Using Big Data to Identify the World's Top Experts

Nima Sarshar (inPowered)
1:30pm–1:50pm Friday, 02/20/2015
Business & Industry
Location: LL20 BC
Average rating: ****.
(4.50, 2 ratings)

In this talk, we report on our implementation of a big data system that is able to automatically identify and rank experts in a large number of categories by ingesting and analyzing millions of pieces of content published across the Web every day.

We adopt a principled approach to defining who an expert is. An expert is someone who (a) writes consistently about a small set of tightly related topics; if you are an expert in everything, you are an expert in nothing, and (b) who has a loyal following that engages with her contents consistently and finds them useful, and © who actually expresses opinions on the topics he writes about rather than merely breaking the news.

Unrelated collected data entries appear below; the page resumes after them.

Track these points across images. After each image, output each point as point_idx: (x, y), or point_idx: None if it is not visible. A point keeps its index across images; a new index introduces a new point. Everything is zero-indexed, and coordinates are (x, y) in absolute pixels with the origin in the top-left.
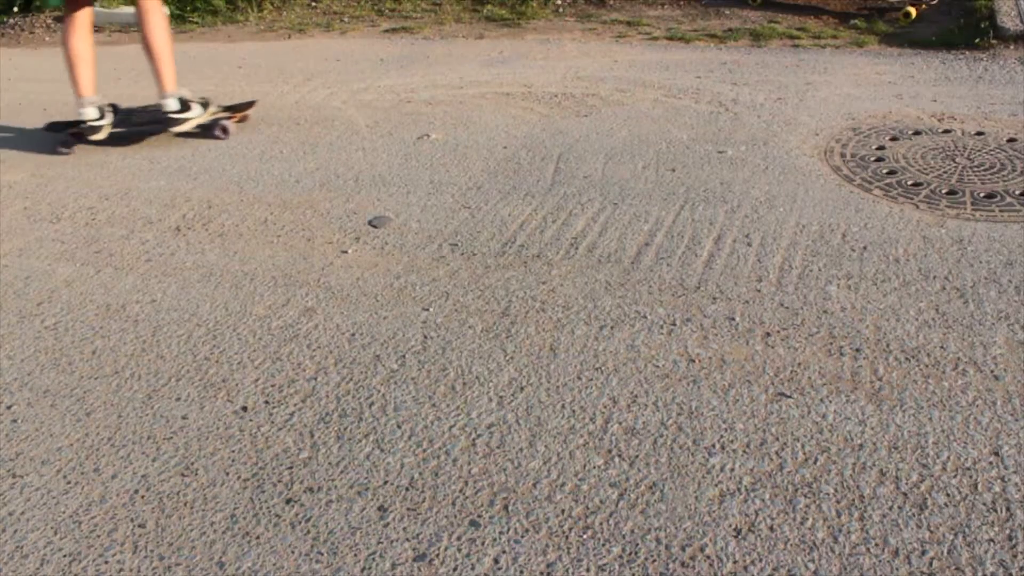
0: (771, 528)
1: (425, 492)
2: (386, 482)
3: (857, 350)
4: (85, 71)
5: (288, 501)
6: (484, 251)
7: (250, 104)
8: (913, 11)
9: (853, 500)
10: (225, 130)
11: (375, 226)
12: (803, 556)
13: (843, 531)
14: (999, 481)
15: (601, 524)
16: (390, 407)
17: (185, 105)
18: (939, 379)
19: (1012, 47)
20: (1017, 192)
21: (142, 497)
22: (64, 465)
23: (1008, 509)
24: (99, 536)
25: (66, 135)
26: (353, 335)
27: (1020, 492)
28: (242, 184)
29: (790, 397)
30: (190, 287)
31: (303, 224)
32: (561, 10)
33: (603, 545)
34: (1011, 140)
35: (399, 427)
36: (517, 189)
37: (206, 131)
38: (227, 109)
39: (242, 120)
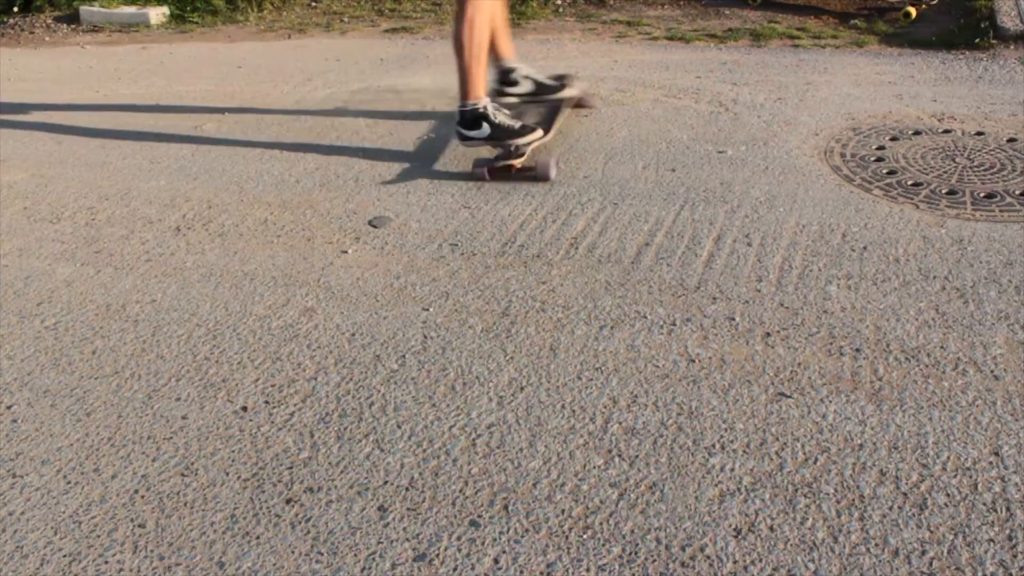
0: (771, 528)
1: (425, 492)
2: (386, 482)
3: (857, 350)
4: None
5: (288, 501)
6: (484, 251)
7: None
8: (913, 11)
9: (853, 500)
10: (556, 163)
11: (375, 226)
12: (803, 556)
13: (843, 531)
14: (999, 481)
15: (601, 524)
16: (390, 407)
17: (475, 122)
18: (939, 379)
19: (1012, 47)
20: (1017, 192)
21: (142, 497)
22: (64, 465)
23: (1008, 509)
24: (99, 536)
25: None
26: (353, 335)
27: (1020, 492)
28: (242, 184)
29: (790, 397)
30: (190, 287)
31: (303, 224)
32: (561, 10)
33: (603, 545)
34: (1011, 140)
35: (399, 427)
36: (517, 189)
37: (477, 165)
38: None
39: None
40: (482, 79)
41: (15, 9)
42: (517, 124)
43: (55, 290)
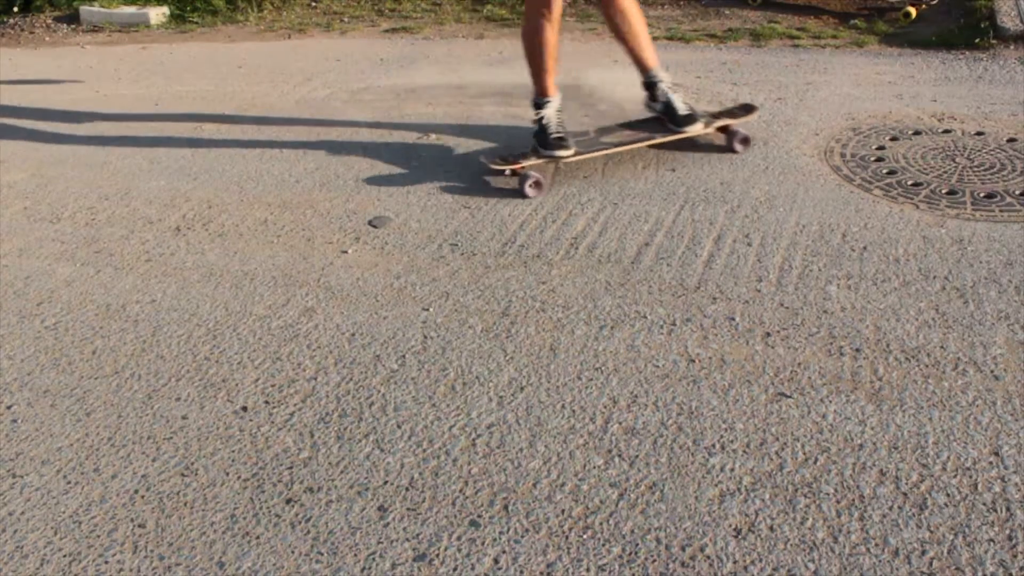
0: (771, 528)
1: (425, 492)
2: (386, 482)
3: (857, 350)
4: (554, 68)
5: (288, 501)
6: (484, 251)
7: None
8: (913, 11)
9: (853, 500)
10: (537, 184)
11: (375, 226)
12: (803, 556)
13: (843, 531)
14: (999, 481)
15: (601, 524)
16: (390, 407)
17: (540, 108)
18: (939, 379)
19: (1012, 47)
20: (1017, 192)
21: (142, 497)
22: (64, 465)
23: (1008, 509)
24: (99, 536)
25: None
26: (353, 335)
27: (1020, 492)
28: (242, 184)
29: (790, 397)
30: (190, 287)
31: (303, 224)
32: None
33: (603, 545)
34: (1011, 140)
35: (399, 427)
36: (517, 189)
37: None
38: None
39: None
40: (544, 78)
41: (15, 9)
42: (554, 135)
43: (55, 290)
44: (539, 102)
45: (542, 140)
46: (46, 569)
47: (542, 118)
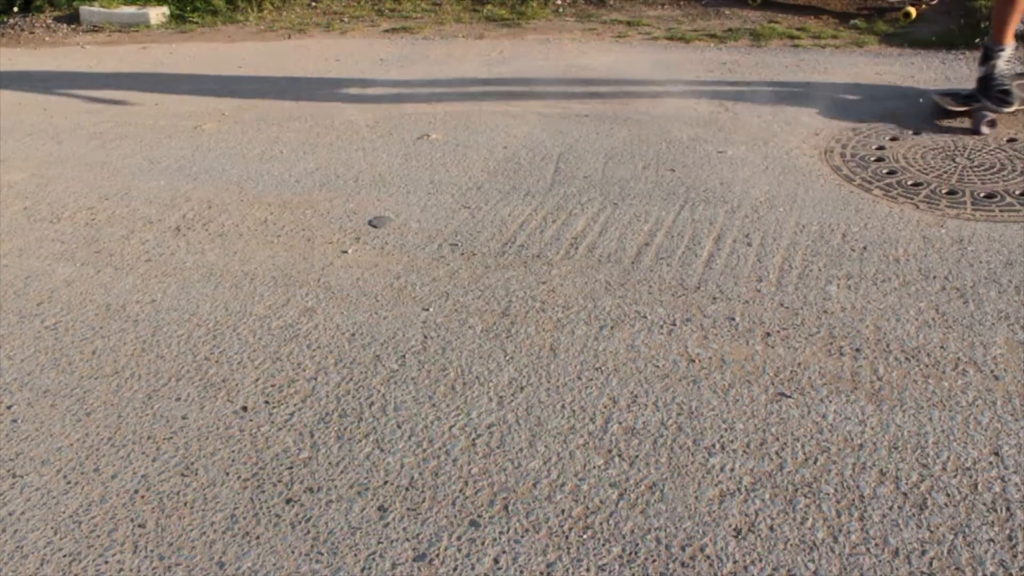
0: (771, 528)
1: (425, 492)
2: (386, 482)
3: (857, 350)
4: (1017, 21)
5: (288, 501)
6: (484, 251)
7: None
8: (913, 11)
9: (853, 500)
10: (991, 123)
11: (375, 226)
12: (803, 556)
13: (843, 531)
14: (999, 481)
15: (601, 524)
16: (390, 407)
17: (984, 60)
18: (939, 379)
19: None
20: (1017, 192)
21: (142, 497)
22: (64, 465)
23: (1008, 509)
24: (99, 536)
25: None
26: (353, 335)
27: (1020, 492)
28: (242, 184)
29: (790, 397)
30: (190, 287)
31: (303, 224)
32: (561, 10)
33: (603, 545)
34: (1011, 140)
35: (399, 427)
36: (517, 189)
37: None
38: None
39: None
40: (1004, 28)
41: (15, 9)
42: (998, 87)
43: (55, 290)
44: (992, 47)
45: (986, 90)
46: (46, 569)
47: (992, 66)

Formulating the above criteria, and implementing it at scale, is a daunting big data task. Firstly we needed to form a rather comprehensive picture of the body of works published by authors that often write on many different outlets and at times under different aliases. Secondly, we had to create a dynamic topical model that learns the relationship between tens of thousands of topics by analyzing millions of documents. Thirdly, we had to come up with a formula that results in a stable, consistent, ranking, that is robust to fluctuations in publishing patterns and engagement data, yet is adaptable to allow in for new experts and their voices to be heard.

- Experts vs. Influencers: defining who an expert is
- Unifying identities of authors across sites
- A dynamic topical model that scales
- Projection of topics onto authors
- Opinion vs. Sentiment vs. Statement of Facts
- Putting it all together
- A note on architecture

Photo of Nima Sarshar

Nima Sarshar


As inPowered’s CTO, Nima leads the development of the core technologies at the heart of inPowered, and oversees all aspects of engineering and product development. Once a tenured professor with 50+ peer-reviewed publications, Nima left academia to found Haileo Inc., a startup specializing in visual search. He was a Principal Data Scientist at Intuit, before joining inPowered. Nima hold’s an M.Sc. from UCLA and a Ph.D. from McMaster University, both in Electrical Engineering.